### What is asked
Go through the data below and switch every "collectors" to "collected by", leaving everything else unchanged. Omit the pictures from your version.

[Dataset excerpt]
━━━━

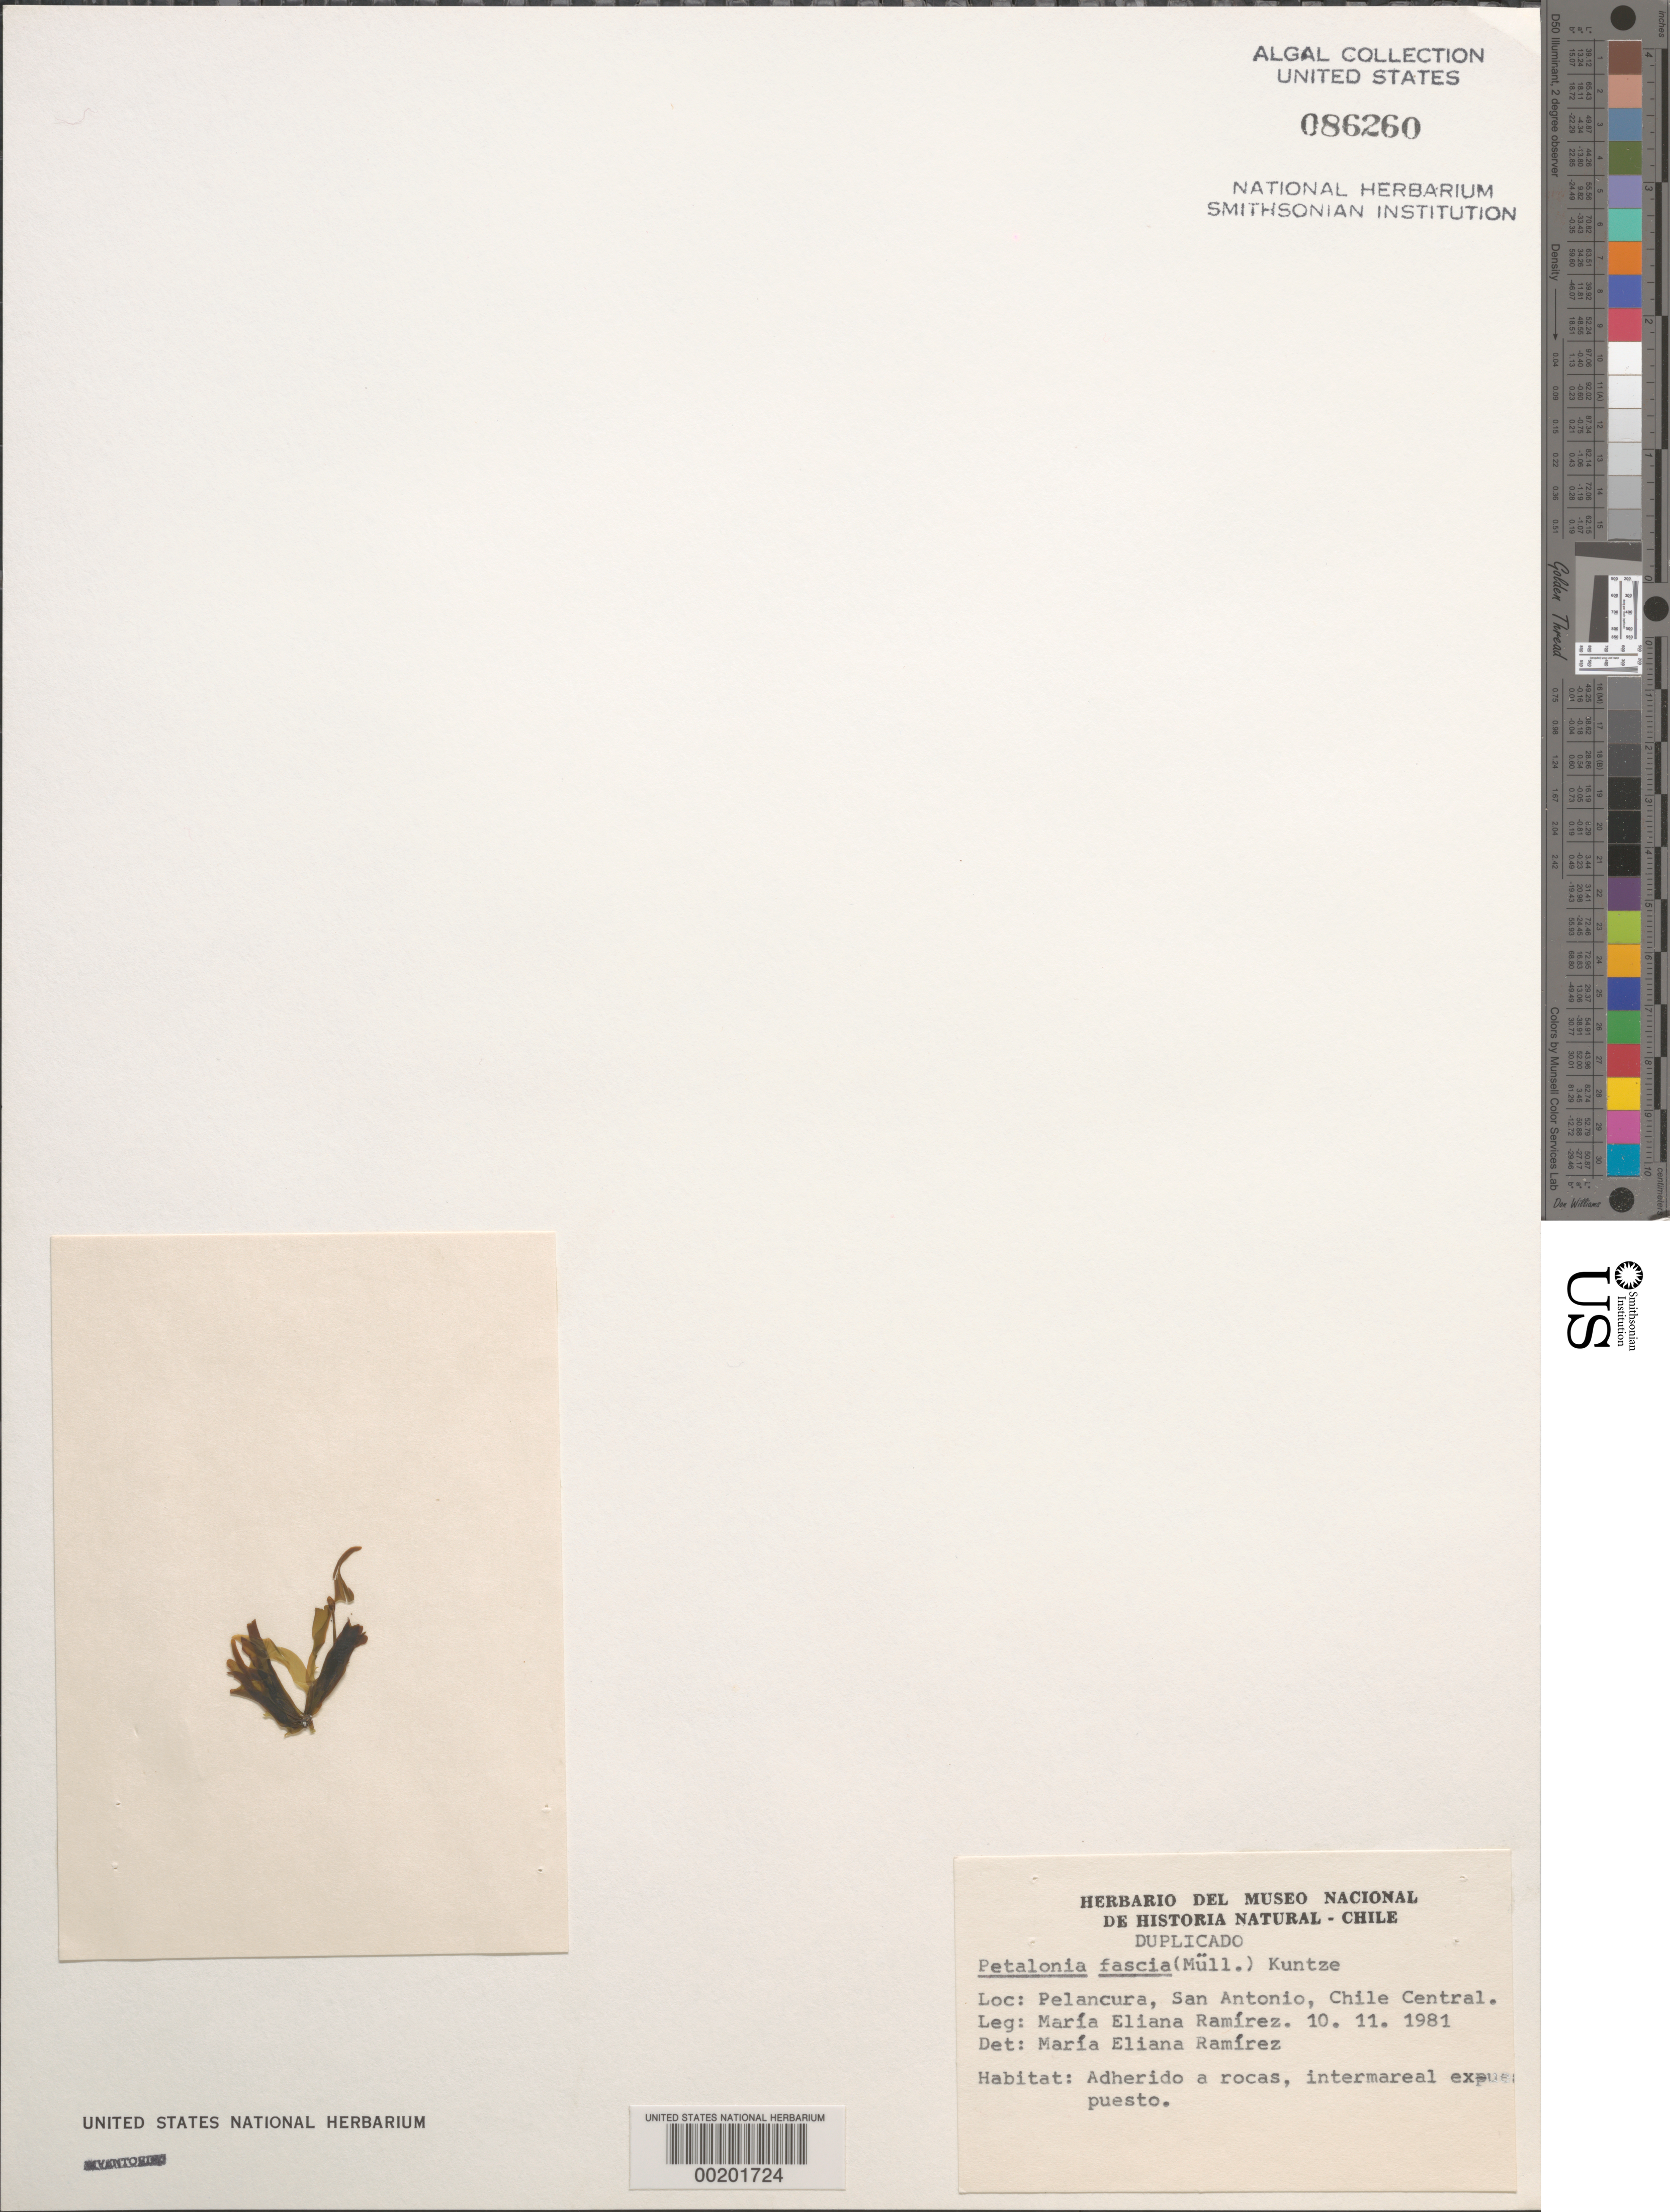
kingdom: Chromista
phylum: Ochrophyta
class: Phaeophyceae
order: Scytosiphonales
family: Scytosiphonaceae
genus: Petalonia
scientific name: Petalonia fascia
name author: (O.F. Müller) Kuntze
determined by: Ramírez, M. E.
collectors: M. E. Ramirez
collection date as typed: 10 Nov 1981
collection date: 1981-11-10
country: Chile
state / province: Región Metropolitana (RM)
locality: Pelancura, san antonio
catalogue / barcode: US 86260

━━━━

### Exercise solution
kingdom: Chromista
phylum: Ochrophyta
class: Phaeophyceae
order: Scytosiphonales
family: Scytosiphonaceae
genus: Petalonia
scientific name: Petalonia fascia
name author: (O.F. Müller) Kuntze
determined by: Ramírez, M. E.
collected by: M. E. Ramirez
collection date as typed: 10 Nov 1981
collection date: 1981-11-10
country: Chile
state / province: Región Metropolitana (RM)
locality: Pelancura, san antonio
catalogue / barcode: US 86260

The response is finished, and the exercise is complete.